▸ Data records
:::::

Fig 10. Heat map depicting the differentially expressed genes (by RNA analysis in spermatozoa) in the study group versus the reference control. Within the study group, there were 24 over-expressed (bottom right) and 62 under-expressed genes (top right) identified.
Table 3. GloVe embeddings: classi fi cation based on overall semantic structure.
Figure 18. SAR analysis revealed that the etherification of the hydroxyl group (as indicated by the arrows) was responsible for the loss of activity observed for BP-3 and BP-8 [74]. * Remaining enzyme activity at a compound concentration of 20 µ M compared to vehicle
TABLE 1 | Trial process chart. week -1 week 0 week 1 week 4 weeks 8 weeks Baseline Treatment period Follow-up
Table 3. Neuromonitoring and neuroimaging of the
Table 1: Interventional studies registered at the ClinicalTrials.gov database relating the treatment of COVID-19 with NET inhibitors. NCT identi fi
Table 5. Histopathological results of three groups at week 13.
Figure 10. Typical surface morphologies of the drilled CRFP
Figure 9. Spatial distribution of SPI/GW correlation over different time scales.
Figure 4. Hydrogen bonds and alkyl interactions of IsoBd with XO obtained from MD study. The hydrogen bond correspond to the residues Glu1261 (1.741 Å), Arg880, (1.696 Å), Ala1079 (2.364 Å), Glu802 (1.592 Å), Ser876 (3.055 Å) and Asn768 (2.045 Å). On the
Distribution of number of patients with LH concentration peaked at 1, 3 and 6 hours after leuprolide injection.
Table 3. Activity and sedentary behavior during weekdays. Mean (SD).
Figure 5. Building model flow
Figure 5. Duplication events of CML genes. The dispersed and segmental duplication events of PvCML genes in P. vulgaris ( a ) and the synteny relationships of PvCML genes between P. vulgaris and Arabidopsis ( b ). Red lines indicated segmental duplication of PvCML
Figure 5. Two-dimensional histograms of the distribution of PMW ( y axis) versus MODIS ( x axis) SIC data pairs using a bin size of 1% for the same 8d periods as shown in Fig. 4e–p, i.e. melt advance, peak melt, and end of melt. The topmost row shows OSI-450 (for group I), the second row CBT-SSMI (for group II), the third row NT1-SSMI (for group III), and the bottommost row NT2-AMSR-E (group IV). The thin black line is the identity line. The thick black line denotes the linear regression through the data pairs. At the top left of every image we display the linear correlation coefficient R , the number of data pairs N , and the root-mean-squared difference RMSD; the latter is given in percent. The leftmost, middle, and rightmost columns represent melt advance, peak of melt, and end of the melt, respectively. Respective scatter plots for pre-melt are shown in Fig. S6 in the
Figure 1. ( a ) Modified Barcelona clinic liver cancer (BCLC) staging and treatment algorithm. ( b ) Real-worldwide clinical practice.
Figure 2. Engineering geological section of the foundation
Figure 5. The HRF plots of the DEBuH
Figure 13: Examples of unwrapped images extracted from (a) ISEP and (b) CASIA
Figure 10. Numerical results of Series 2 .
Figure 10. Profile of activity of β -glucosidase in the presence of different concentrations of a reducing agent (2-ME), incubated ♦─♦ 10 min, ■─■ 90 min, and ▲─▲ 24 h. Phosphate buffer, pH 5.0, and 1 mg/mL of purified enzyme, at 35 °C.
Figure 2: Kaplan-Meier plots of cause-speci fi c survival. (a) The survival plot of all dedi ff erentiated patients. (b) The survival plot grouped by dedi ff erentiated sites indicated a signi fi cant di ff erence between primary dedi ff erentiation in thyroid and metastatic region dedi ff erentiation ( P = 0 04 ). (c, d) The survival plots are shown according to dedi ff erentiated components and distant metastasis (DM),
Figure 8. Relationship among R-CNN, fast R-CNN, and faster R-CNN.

:::::

▸ What you should do
The material should be transcribed in full, character for character.

▸ Output of the task
Fig 10. Heat map depicting the differentially expressed genes (by RNA analysis in spermatozoa) in the study group versus the reference control. Within the study group, there were 24 over-expressed (bottom right) and 62 under-expressed genes (top right) identified.
Table 3. GloVe embeddings: classi fi cation based on overall semantic structure.
Figure 18. SAR analysis revealed that the etherification of the hydroxyl group (as indicated by the arrows) was responsible for the loss of activity observed for BP-3 and BP-8 [74]. * Remaining enzyme activity at a compound concentration of 20 µ M compared to vehicle
TABLE 1 | Trial process chart. week -1 week 0 week 1 week 4 weeks 8 weeks Baseline Treatment period Follow-up
Table 3. Neuromonitoring and neuroimaging of the
Table 1: Interventional studies registered at the ClinicalTrials.gov database relating the treatment of COVID-19 with NET inhibitors. NCT identi fi
Table 5. Histopathological results of three groups at week 13.
Figure 10. Typical surface morphologies of the drilled CRFP
Figure 9. Spatial distribution of SPI/GW correlation over different time scales.
Figure 4. Hydrogen bonds and alkyl interactions of IsoBd with XO obtained from MD study. The hydrogen bond correspond to the residues Glu1261 (1.741 Å), Arg880, (1.696 Å), Ala1079 (2.364 Å), Glu802 (1.592 Å), Ser876 (3.055 Å) and Asn768 (2.045 Å). On the
Distribution of number of patients with LH concentration peaked at 1, 3 and 6 hours after leuprolide injection.
Table 3. Activity and sedentary behavior during weekdays. Mean (SD).
Figure 5. Building model flow
Figure 5. Duplication events of CML genes. The dispersed and segmental duplication events of PvCML genes in P. vulgaris ( a ) and the synteny relationships of PvCML genes between P. vulgaris and Arabidopsis ( b ). Red lines indicated segmental duplication of PvCML
Figure 5. Two-dimensional histograms of the distribution of PMW ( y axis) versus MODIS ( x axis) SIC data pairs using a bin size of 1% for the same 8d periods as shown in Fig. 4e–p, i.e. melt advance, peak melt, and end of melt. The topmost row shows OSI-450 (for group I), the second row CBT-SSMI (for group II), the third row NT1-SSMI (for group III), and the bottommost row NT2-AMSR-E (group IV). The thin black line is the identity line. The thick black line denotes the linear regression through the data pairs. At the top left of every image we display the linear correlation coefficient R , the number of data pairs N , and the root-mean-squared difference RMSD; the latter is given in percent. The leftmost, middle, and rightmost columns represent melt advance, peak of melt, and end of the melt, respectively. Respective scatter plots for pre-melt are shown in Fig. S6 in the
Figure 1. ( a ) Modified Barcelona clinic liver cancer (BCLC) staging and treatment algorithm. ( b ) Real-worldwide clinical practice.
Figure 2. Engineering geological section of the foundation
Figure 5. The HRF plots of the DEBuH
Figure 13: Examples of unwrapped images extracted from (a) ISEP and (b) CASIA
Figure 10. Numerical results of Series 2 .
Figure 10. Profile of activity of β -glucosidase in the presence of different concentrations of a reducing agent (2-ME), incubated ♦─♦ 10 min, ■─■ 90 min, and ▲─▲ 24 h. Phosphate buffer, pH 5.0, and 1 mg/mL of purified enzyme, at 35 °C.
Figure 2: Kaplan-Meier plots of cause-speci fi c survival. (a) The survival plot of all dedi ff erentiated patients. (b) The survival plot grouped by dedi ff erentiated sites indicated a signi fi cant di ff erence between primary dedi ff erentiation in thyroid and metastatic region dedi ff erentiation ( P = 0 04 ). (c, d) The survival plots are shown according to dedi ff erentiated components and distant metastasis (DM),
Figure 8. Relationship among R-CNN, fast R-CNN, and faster R-CNN.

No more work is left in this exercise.